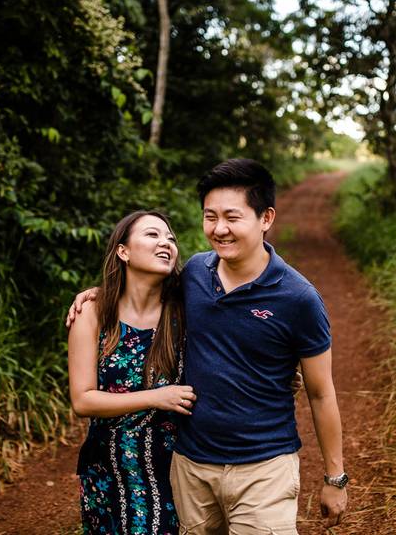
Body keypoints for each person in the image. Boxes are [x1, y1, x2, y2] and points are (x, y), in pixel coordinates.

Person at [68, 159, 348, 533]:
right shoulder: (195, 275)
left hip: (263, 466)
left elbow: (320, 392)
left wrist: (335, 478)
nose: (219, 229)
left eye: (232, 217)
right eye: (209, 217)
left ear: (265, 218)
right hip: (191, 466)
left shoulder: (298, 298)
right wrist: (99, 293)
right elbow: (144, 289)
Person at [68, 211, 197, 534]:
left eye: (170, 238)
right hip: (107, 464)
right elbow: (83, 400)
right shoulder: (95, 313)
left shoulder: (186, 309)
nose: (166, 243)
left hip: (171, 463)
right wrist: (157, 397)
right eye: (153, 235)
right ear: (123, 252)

***

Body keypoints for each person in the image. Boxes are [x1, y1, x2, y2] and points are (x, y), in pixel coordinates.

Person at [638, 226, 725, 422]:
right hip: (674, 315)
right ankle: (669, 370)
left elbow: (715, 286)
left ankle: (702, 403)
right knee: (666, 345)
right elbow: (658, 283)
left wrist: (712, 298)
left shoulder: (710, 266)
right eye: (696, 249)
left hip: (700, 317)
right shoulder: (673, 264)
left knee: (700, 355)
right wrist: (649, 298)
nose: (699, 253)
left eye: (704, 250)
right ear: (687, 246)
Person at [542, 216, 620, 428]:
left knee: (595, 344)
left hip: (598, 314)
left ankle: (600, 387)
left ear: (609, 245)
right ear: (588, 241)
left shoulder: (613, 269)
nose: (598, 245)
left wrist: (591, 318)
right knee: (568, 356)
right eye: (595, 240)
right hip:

***

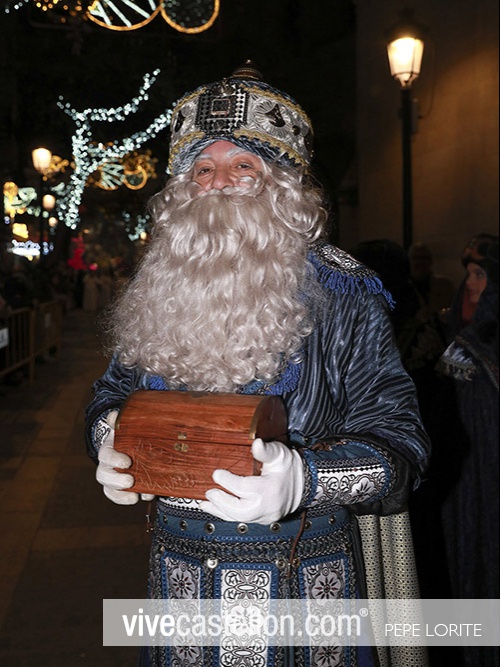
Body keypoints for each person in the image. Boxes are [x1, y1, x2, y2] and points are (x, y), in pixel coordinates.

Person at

***

=== Work instruction ===
Count of lines with "elbow": please work it out for the entries above and give the number by itself.

=== Answer section ===
5